---------- Material for the task

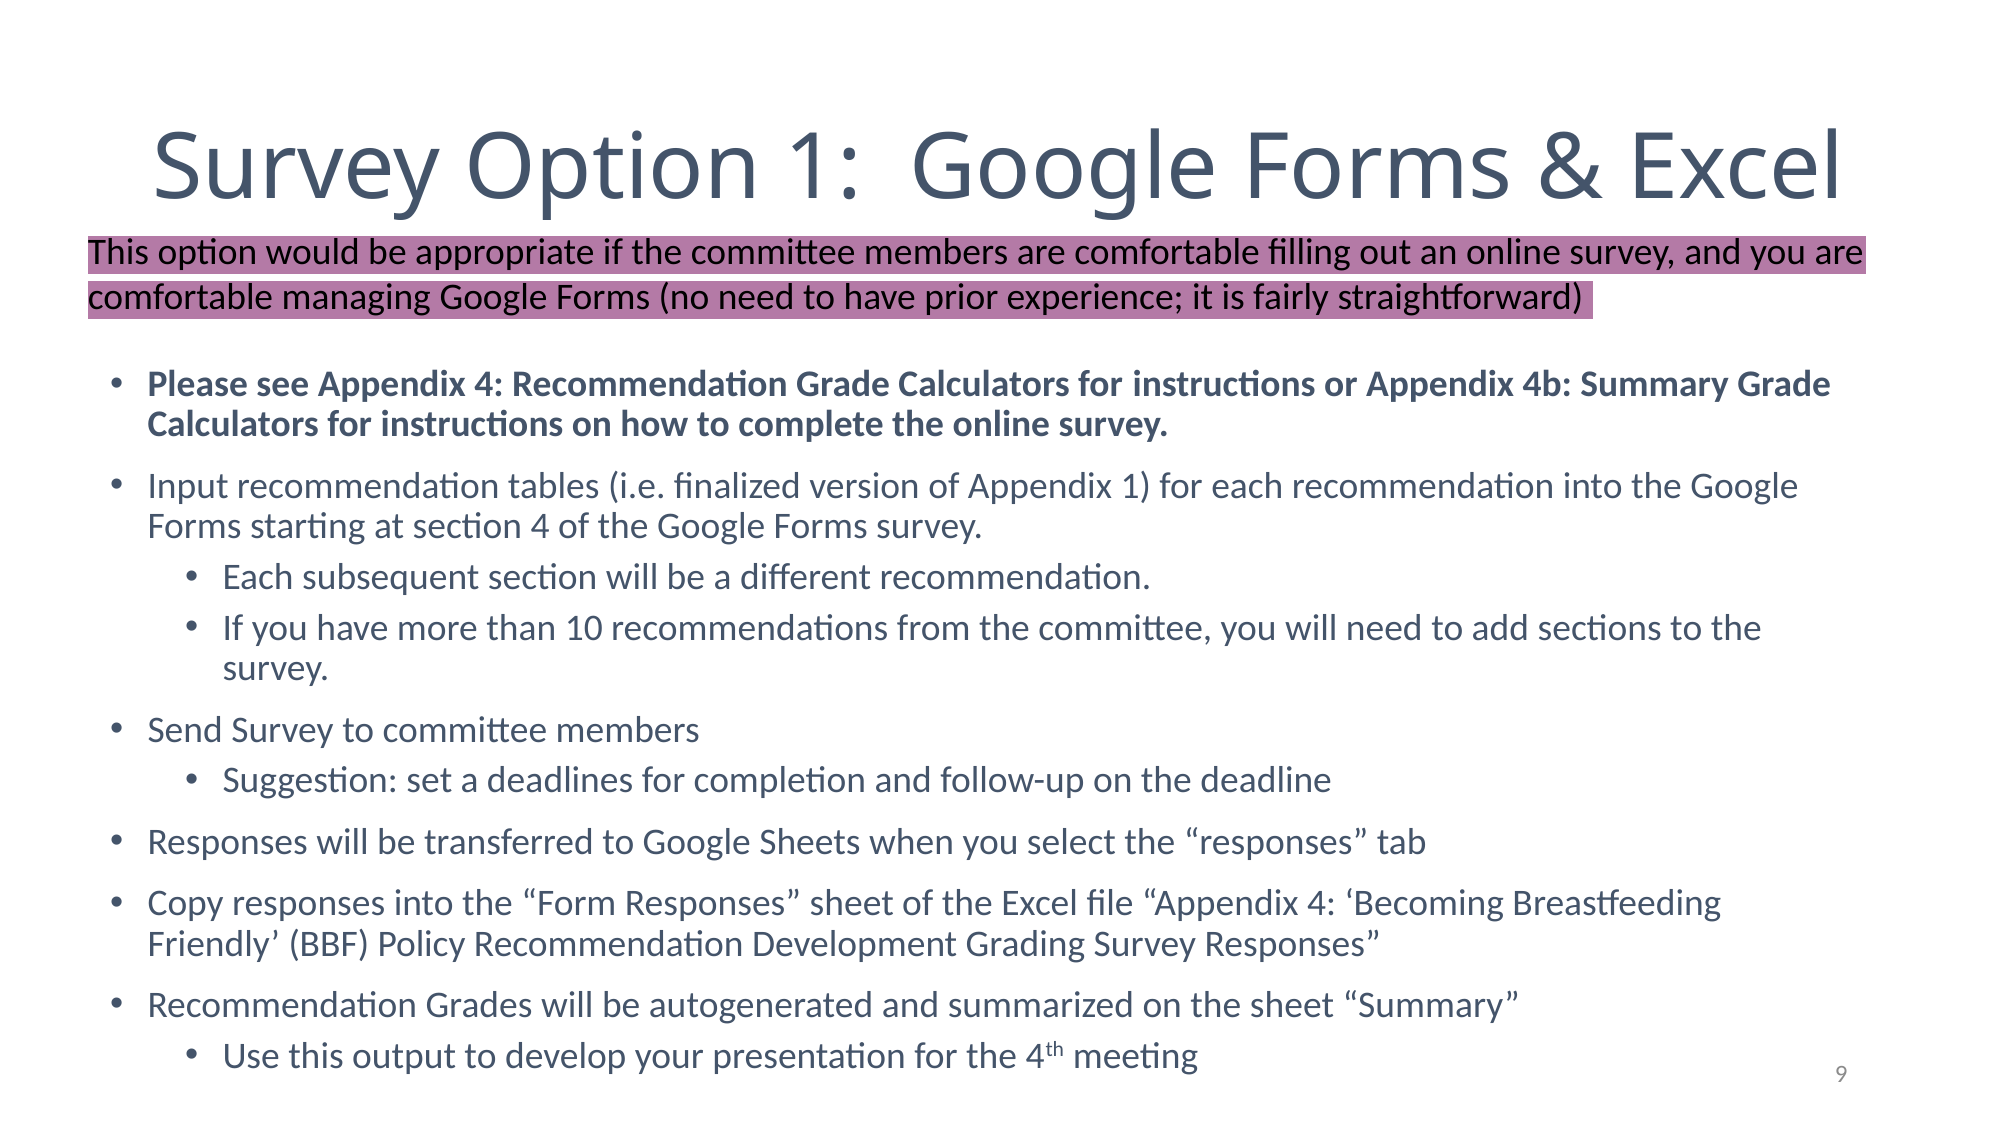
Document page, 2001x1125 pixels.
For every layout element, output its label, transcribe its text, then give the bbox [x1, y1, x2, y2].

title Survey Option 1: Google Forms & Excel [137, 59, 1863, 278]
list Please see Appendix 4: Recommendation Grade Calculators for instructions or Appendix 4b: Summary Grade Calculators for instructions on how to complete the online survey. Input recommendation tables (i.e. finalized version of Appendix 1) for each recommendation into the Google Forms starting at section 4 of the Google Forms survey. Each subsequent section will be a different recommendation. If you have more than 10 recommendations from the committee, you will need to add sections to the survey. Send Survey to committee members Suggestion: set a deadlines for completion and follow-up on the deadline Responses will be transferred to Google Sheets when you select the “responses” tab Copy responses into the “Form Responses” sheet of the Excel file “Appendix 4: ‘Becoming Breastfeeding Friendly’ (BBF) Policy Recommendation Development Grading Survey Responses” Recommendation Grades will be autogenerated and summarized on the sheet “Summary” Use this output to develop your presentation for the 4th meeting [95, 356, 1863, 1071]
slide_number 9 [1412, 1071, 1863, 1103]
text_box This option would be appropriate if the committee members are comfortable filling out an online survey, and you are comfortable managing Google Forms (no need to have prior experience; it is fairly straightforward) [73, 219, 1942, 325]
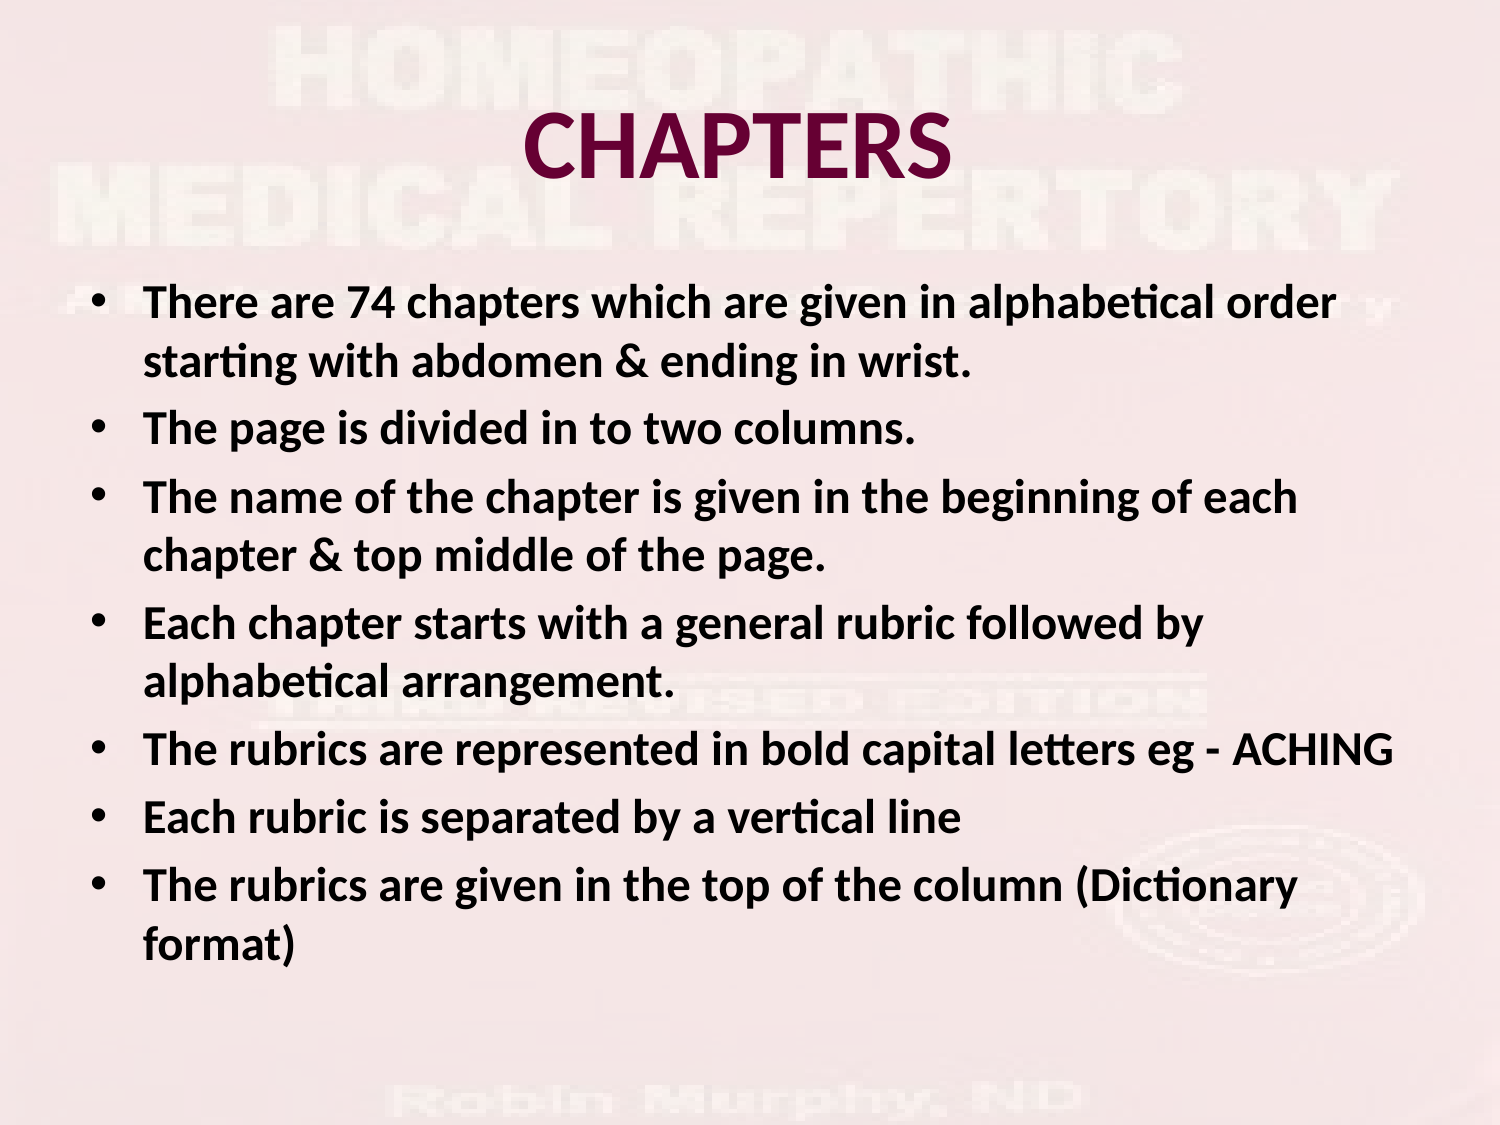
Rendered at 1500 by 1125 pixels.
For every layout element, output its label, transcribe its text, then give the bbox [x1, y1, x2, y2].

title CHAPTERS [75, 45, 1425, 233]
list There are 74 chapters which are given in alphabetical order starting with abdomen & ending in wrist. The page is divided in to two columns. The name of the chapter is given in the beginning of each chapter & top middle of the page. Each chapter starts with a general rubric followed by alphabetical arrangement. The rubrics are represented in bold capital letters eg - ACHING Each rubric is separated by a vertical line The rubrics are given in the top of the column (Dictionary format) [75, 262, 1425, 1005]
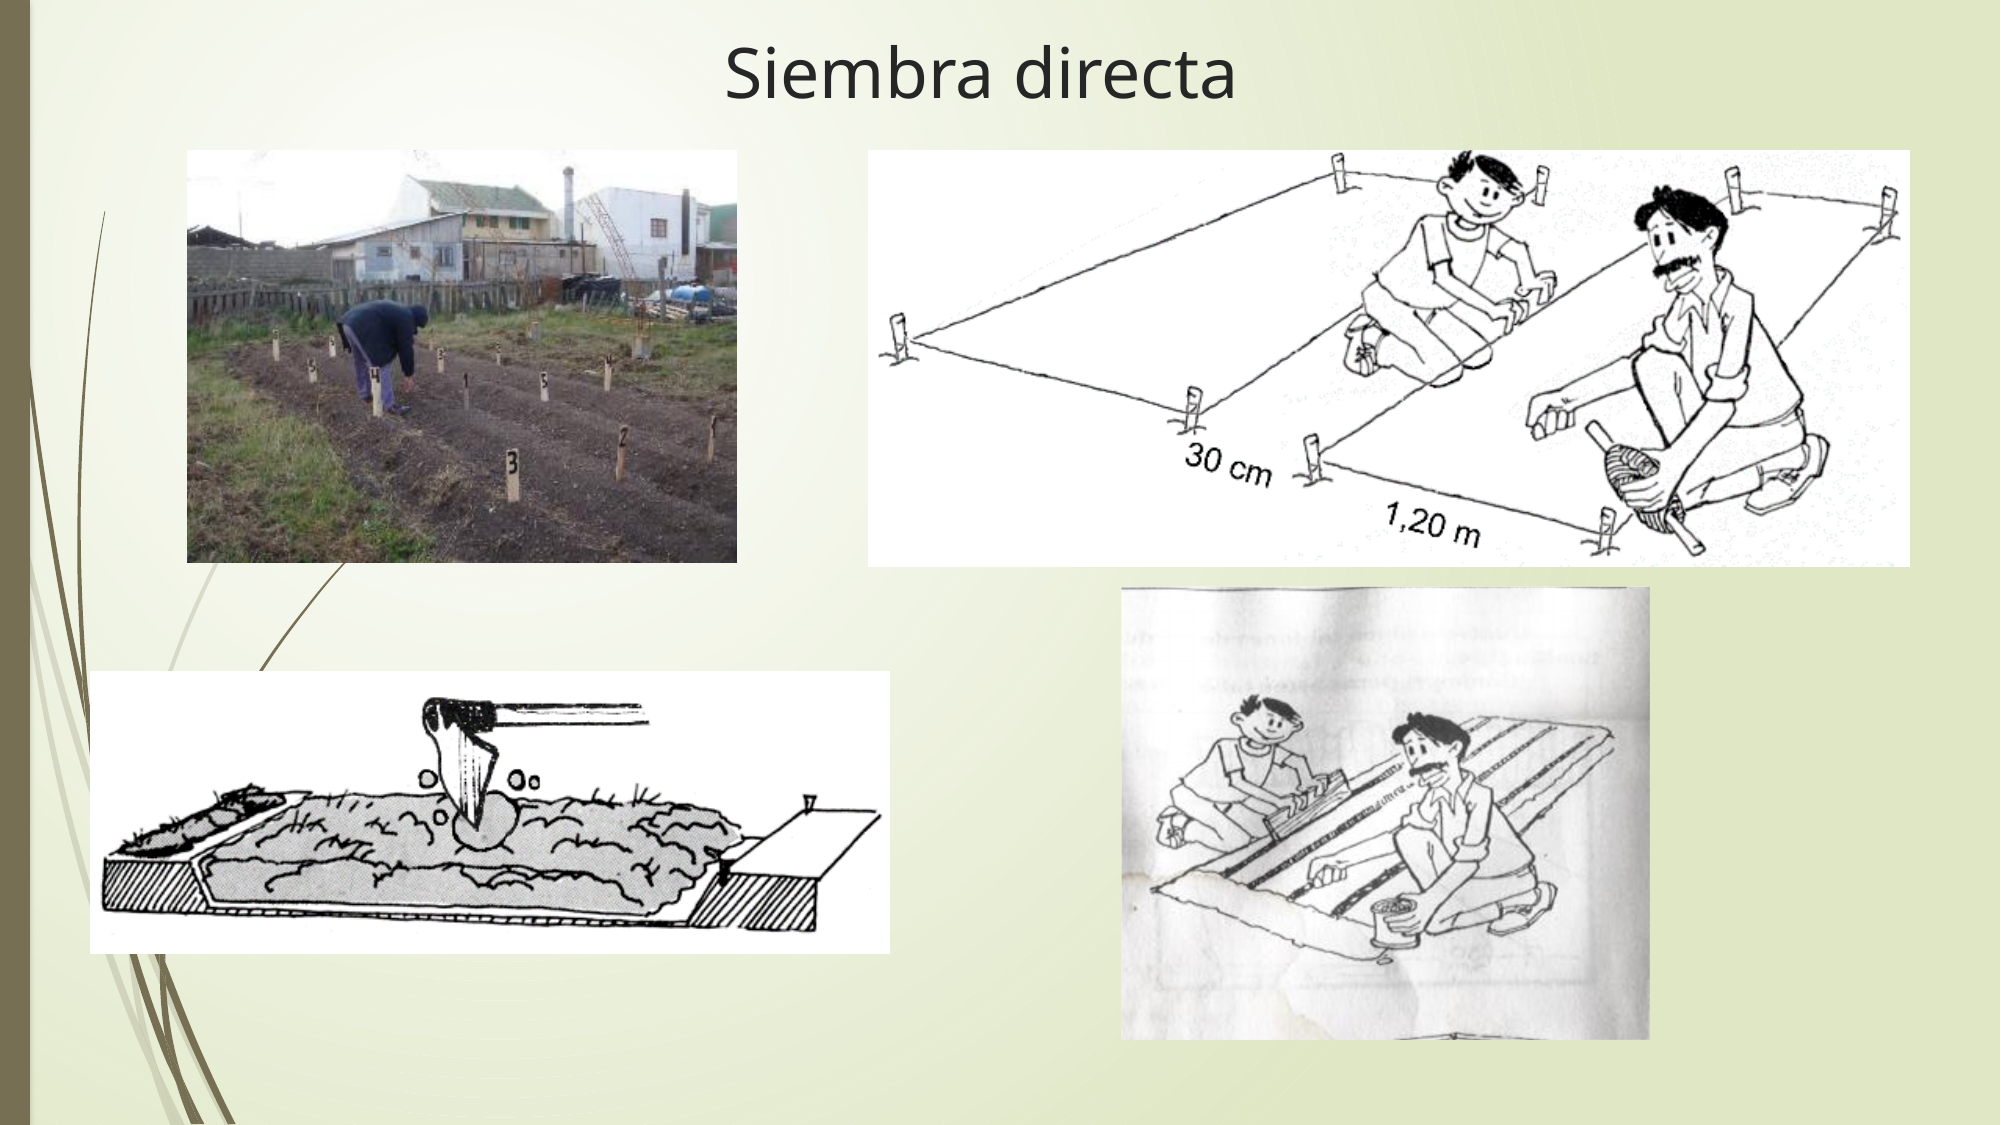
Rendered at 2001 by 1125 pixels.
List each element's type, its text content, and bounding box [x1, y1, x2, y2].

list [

--------------------

The required output is each line of the entries that contains the word "Rendered".

• Answer to this task:
Rendered at 1500 by 1125 pixels.
Rendered at 2001 by 1125 pixels.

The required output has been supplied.